Three-dimensional renderings of doves, lilies or pomegranates, as finely wrought as plaster moldings, were pieced together in soft structures using a technique the designer dubbed “high relief,” borrowing a term from sculpture. “What you see as decoration becomes the construction itself,” he explained.
The technique was used on cutaway minidresses, vest tops, slips and barely-there bras. Sirens were chiseled on a raw linen cape, a reference to the fantastical figures in Renaissance frescoes. Never mind symbolism: the craftsmanship in this collection was couture-grade.
Even basics were given an elevated spin. Oversized T-shirts, crisp white cotton poplin suit jackets and blanket-like sweater dresses put the accent on comfort. Fluid T-shirt dresses, cut out at the midriff or slit to the thigh, occupied a middle ground. Again, it was about giving women options.
“For too many years, women have been seen as the ‘romantic’ one, the ‘sexy’ one, the ‘provocative’ one, the ‘clever’ one, and I think that a woman can have many facets,” Piccioli reasoned.
Coincidence or not, it was the first dedicated women’s show since Valentino decided to break away from the coed format, and the first since French luxury conglomerate Kering, a vocal supporter of women’s causes, bought a 30 percent stake in the brand with an option to acquire full ownership.

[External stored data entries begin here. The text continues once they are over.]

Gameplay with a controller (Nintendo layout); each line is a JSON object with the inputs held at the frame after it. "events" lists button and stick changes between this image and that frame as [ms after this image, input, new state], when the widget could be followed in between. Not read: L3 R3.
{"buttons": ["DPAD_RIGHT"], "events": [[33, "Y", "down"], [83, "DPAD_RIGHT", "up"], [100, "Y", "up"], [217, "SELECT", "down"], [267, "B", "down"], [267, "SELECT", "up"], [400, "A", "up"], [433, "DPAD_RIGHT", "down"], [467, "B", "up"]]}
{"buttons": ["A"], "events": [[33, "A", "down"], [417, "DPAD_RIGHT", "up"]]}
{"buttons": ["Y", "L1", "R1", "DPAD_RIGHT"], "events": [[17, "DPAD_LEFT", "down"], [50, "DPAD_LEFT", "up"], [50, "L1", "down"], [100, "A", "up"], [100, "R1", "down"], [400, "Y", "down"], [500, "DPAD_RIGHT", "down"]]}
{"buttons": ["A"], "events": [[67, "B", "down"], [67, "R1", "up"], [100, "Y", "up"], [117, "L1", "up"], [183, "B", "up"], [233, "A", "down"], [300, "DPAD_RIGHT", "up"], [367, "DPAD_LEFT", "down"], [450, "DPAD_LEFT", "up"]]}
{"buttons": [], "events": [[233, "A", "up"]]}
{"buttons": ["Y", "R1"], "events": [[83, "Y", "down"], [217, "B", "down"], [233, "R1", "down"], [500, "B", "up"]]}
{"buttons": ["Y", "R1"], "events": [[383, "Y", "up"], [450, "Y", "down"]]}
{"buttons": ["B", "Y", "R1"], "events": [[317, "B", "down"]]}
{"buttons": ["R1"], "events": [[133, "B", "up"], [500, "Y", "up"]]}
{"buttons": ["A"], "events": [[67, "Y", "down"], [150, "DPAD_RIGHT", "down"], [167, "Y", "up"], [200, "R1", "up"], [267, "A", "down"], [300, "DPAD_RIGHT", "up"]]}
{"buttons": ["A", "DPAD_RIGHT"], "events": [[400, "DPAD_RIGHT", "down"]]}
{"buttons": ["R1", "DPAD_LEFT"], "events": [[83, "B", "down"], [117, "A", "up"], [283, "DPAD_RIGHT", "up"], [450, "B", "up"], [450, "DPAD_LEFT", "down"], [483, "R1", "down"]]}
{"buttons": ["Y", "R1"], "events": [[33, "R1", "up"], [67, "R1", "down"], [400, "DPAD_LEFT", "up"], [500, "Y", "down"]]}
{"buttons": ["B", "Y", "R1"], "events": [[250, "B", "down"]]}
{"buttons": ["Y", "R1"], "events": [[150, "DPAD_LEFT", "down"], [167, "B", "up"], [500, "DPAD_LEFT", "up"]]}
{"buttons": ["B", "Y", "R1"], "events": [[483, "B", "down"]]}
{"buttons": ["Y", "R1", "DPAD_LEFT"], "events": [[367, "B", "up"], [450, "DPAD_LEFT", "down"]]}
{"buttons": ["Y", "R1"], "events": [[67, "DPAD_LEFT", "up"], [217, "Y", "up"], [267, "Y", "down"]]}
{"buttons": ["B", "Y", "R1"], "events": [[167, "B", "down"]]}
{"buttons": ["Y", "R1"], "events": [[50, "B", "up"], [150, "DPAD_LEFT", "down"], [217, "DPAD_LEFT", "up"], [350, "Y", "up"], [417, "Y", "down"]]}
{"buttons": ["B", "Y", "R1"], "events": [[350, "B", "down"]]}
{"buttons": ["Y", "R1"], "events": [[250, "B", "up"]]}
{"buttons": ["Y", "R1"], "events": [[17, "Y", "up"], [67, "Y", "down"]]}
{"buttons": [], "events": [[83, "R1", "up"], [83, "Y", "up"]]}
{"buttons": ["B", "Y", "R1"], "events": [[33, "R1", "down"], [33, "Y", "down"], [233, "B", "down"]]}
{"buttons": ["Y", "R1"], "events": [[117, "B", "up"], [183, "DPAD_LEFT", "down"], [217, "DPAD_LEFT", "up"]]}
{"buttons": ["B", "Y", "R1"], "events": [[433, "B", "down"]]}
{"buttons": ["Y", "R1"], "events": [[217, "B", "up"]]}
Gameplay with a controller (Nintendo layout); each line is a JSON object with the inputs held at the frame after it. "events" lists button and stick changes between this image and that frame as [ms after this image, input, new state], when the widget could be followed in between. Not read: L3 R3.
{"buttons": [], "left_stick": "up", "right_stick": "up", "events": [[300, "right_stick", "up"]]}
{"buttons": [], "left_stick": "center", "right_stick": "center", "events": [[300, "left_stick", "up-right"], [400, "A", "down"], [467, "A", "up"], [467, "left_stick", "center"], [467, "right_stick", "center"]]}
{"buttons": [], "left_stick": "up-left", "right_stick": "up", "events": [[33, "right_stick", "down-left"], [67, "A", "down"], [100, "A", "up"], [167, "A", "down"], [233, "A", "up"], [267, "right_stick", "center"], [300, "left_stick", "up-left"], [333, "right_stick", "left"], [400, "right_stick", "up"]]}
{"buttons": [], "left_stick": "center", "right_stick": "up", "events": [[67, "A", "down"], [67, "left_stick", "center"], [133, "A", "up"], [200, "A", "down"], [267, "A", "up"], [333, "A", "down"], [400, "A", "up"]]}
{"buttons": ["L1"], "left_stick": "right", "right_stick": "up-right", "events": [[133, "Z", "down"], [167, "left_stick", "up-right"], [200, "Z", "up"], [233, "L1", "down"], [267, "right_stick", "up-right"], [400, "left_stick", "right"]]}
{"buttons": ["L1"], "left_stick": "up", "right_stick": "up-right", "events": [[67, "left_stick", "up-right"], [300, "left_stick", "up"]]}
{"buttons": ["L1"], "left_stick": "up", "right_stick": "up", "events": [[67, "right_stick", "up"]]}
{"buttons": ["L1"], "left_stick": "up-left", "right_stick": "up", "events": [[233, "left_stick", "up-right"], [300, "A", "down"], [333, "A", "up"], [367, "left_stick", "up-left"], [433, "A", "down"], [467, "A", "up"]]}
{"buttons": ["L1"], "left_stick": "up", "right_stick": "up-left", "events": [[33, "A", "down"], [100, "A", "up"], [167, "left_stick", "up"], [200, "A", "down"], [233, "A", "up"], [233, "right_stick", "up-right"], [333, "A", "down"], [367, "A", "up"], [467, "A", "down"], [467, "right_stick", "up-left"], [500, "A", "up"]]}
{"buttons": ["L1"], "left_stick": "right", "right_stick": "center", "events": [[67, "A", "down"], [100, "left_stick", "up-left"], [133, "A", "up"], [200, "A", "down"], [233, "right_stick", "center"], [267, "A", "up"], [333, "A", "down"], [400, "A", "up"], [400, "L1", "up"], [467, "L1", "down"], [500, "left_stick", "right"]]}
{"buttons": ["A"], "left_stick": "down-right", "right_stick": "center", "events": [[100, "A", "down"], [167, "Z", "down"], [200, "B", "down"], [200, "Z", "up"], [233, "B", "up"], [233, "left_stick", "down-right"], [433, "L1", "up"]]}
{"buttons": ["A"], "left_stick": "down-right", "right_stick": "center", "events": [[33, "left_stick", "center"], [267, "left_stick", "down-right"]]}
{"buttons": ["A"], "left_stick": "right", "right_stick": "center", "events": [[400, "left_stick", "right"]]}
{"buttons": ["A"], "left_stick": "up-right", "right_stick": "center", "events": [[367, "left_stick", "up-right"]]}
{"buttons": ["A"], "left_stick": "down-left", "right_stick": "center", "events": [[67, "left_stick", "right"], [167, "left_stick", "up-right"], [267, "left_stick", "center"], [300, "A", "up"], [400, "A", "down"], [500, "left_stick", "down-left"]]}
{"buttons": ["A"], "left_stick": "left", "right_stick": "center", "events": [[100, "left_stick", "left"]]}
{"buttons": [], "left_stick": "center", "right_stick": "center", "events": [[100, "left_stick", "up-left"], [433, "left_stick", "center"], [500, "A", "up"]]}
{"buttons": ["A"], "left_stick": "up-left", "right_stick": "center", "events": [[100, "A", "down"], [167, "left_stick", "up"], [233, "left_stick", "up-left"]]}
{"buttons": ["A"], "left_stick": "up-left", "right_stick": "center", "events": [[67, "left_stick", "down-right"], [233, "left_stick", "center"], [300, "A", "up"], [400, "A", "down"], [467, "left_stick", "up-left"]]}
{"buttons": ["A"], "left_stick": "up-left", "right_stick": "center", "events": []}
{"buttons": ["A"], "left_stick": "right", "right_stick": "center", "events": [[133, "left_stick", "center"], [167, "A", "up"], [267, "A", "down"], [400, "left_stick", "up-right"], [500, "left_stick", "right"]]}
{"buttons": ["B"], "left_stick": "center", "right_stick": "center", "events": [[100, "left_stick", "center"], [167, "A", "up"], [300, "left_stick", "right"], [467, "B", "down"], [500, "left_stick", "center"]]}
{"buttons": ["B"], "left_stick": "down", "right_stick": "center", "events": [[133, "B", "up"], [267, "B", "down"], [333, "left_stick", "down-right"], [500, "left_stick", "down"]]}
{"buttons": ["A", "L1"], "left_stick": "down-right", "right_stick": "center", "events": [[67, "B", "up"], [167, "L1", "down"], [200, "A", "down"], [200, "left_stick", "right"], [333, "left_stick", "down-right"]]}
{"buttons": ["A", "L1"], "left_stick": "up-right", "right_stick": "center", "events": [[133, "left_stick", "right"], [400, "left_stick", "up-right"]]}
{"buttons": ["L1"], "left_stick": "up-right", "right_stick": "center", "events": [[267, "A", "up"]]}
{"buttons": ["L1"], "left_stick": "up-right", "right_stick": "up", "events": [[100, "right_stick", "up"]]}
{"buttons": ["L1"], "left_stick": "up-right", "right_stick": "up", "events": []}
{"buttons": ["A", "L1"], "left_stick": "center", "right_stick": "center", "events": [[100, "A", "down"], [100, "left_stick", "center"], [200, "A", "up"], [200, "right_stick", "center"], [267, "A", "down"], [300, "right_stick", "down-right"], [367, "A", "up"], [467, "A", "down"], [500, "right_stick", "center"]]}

If it feels like a stretch to suggest that revealing clothing can advance the feminist cause, consider the way that Valentino Beauty brand ambassador Florence Pugh has used her appearances at the brand’s events to challenge the male gaze.
While she wore a pink suit with a bow-shaped bra at this show, her choice of sheer outfits in the past has unleashed a wave of criticism. “What’s been interesting to watch and witness is just how easy it is for men to totally destroy a woman’s body, publicly, proudly, for everyone to see,” she wrote on Instagram last year.
Piccioli said he had a similar conversation with Twigs, who performed an energetic routine with a troupe of dancers who generated sounds by digging into boxes filled with rocks, sand or peat. “She expresses that idea of an artistic sensibility by showing the body, using the body itself in her performance,” he noted.
The designer didn’t mention global warming, but as temperatures soared in the sun-filled venue, shedding a few layers suddenly felt very tempting.